# crypts and Osmocote plus



## aniroc (Aug 23, 2012)

I have crypt wendtii bronze in my tank for over 4 years. I had CO2 on and off (Fluval 88g) that I changed to continuous paintball more than a month ago.
I've used Flourish tabs before but 5 days ago I decided to try DIY Osmocote plus in 00 gel capsules.

Today I noticed my crypts are wilting and some leaves have melted. I am expecting to get worse over the next few days. Obviously, I can't remove the capsules and I don't think a water change will help much.
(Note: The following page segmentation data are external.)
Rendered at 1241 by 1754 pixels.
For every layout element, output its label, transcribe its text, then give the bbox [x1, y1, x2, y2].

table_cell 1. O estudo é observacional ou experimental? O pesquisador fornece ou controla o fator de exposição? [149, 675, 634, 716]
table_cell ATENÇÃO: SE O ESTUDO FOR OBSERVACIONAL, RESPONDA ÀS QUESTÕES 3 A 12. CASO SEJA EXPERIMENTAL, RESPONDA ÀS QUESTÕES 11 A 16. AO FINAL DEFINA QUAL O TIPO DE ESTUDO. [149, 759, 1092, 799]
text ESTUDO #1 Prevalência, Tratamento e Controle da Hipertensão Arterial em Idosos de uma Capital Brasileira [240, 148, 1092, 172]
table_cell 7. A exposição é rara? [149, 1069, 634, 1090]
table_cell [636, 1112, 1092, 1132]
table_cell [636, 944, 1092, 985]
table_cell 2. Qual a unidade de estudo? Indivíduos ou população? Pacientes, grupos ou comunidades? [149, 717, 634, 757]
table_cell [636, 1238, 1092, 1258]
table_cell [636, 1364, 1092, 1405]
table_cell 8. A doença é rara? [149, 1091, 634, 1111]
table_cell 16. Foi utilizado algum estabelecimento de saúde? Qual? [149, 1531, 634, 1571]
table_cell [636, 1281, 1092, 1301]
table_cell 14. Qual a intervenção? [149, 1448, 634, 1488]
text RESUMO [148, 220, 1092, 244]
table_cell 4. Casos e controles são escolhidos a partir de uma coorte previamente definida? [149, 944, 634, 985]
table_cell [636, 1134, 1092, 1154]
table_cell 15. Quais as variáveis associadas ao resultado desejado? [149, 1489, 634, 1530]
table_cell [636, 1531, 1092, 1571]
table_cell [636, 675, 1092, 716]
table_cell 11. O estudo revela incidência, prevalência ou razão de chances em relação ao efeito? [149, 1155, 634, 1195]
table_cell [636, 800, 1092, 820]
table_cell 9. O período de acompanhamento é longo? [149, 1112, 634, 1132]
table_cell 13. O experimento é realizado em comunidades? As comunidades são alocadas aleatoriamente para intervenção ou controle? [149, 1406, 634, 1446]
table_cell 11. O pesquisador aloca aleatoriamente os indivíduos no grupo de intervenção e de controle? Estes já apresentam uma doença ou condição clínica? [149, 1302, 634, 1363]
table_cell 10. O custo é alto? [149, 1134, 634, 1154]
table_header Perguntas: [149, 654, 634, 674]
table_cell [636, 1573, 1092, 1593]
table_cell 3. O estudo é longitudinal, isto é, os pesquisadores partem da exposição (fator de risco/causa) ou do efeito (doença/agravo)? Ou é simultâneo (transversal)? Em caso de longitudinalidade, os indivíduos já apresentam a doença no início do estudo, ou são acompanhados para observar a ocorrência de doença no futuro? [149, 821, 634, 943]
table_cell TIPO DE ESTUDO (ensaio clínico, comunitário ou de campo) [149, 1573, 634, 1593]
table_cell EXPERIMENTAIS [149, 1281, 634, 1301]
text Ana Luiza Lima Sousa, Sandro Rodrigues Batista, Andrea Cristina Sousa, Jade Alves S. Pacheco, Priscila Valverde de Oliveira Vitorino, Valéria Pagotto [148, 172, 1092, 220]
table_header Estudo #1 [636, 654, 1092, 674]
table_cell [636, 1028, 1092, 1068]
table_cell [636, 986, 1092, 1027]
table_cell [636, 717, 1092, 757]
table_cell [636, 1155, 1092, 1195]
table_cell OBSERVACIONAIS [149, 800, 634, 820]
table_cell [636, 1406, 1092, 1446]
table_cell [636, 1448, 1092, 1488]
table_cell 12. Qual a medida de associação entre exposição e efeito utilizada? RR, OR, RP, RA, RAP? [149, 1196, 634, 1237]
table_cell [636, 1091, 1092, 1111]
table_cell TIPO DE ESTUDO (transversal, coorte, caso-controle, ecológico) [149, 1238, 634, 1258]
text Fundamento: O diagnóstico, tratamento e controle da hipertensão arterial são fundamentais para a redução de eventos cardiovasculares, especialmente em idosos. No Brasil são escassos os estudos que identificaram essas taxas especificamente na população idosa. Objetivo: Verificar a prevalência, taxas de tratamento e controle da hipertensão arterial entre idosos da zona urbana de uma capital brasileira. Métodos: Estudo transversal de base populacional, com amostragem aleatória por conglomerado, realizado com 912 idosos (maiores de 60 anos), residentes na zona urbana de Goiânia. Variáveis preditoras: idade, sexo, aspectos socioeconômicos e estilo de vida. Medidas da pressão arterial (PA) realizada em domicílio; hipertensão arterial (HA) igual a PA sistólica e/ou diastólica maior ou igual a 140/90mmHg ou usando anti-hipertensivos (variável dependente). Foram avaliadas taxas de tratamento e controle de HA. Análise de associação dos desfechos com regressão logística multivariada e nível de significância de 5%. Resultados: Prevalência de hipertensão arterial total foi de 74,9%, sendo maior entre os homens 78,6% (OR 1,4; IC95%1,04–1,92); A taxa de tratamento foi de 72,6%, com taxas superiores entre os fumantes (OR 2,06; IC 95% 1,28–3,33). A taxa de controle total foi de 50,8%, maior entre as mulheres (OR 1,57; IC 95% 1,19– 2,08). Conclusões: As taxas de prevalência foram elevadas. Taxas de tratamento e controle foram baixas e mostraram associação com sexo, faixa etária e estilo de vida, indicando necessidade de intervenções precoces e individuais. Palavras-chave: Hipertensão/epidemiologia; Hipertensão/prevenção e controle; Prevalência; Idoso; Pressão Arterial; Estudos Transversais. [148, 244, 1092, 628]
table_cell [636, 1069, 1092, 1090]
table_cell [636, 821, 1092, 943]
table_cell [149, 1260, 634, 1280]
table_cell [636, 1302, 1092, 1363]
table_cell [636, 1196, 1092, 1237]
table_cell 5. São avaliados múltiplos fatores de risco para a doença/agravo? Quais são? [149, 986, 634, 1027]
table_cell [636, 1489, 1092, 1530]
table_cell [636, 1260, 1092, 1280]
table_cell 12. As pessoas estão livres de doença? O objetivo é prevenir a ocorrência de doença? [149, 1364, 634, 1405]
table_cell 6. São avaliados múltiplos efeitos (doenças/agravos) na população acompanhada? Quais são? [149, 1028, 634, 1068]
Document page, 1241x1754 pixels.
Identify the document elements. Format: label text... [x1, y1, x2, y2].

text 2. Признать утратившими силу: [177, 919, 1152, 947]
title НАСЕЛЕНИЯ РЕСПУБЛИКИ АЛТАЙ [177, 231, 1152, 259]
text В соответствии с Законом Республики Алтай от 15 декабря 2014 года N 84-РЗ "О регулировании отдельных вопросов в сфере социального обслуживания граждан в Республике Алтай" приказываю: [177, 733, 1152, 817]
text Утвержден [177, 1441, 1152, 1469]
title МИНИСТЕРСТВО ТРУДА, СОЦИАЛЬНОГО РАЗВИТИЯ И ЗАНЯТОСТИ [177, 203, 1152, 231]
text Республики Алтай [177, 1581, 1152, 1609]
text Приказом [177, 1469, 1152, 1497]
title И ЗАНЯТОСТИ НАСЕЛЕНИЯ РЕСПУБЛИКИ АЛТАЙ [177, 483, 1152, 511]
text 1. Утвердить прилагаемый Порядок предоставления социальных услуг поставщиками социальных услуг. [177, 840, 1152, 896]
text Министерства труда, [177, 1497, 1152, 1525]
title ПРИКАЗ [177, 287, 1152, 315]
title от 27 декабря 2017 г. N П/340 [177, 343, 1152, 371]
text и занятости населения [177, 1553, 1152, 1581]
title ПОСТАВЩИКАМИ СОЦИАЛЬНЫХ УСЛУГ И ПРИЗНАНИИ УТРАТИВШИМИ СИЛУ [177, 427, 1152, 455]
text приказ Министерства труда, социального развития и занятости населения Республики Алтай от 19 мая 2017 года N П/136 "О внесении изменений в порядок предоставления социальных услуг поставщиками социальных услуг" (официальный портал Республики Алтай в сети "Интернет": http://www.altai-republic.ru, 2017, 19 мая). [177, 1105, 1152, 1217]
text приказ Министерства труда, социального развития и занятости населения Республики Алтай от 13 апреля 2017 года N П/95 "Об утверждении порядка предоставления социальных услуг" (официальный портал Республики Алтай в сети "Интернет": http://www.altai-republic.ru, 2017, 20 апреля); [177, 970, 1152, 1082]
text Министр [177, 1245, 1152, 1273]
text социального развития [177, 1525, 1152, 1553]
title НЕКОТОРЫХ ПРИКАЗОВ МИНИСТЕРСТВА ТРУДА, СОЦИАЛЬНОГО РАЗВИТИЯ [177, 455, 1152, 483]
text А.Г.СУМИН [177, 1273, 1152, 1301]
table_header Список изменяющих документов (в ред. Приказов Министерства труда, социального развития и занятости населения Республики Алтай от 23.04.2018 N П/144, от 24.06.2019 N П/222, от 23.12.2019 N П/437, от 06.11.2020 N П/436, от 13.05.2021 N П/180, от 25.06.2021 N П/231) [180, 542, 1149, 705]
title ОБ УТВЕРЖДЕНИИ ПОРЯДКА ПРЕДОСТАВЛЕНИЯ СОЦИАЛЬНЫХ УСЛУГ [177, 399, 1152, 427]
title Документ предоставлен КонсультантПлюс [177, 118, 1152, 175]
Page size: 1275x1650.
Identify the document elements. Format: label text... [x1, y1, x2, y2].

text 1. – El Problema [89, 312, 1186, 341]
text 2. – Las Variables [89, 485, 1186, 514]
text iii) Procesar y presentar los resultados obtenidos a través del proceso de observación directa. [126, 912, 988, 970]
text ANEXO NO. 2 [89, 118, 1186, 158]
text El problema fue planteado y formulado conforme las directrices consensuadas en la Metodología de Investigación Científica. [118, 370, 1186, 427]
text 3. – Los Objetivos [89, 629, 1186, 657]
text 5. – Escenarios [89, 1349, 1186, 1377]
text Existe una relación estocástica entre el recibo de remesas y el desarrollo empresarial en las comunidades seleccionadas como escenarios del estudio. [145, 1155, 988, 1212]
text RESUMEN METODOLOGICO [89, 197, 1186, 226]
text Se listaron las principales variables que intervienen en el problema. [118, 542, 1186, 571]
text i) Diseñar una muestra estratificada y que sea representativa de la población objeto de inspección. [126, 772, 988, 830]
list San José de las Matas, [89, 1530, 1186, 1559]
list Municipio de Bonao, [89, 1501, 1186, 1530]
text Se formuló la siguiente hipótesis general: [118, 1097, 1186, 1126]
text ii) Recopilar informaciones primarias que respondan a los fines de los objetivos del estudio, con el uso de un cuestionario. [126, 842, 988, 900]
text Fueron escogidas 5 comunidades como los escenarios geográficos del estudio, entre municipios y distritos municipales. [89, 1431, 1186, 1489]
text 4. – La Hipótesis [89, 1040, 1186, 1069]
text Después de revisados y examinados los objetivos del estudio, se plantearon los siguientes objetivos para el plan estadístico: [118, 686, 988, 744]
My question is: will my crypts regrow?

Substrate is Flourite red. Amazon swords look good so far.


----------



## Splak (May 1, 2013)

Id say they will regrow, I have never had a crypt that has melted and not regrown. Extremely hardy, aslong as the roots don't die i'd say you're good!


----------



## aniroc (Aug 23, 2012)

Update:

The crypts completely melted, down to some white stubs. I vacuumed the mush and today I can see new growth indeed. It will probably take months to reach original size. No more Osmocote Plus for my crypts!


----------



## RuggedChild (Aug 29, 2007)

I've had crypts melt after moving them from one substrate to another (Fluval Stratum --> ADA Aquasoil). I think Crypts just go into 'shock' after a change in environmental conditions. You did say that they grew back even though you didn't/couldn't remove the Osmocote, so I think any adverse affect is just transient and the Osmocote will still benefit them in the long run by supplying nutrients.


----------



## jimmyjam (Nov 6, 2007)

it will regrow, and once it gets going, it comes out to the original size pretty quick


----------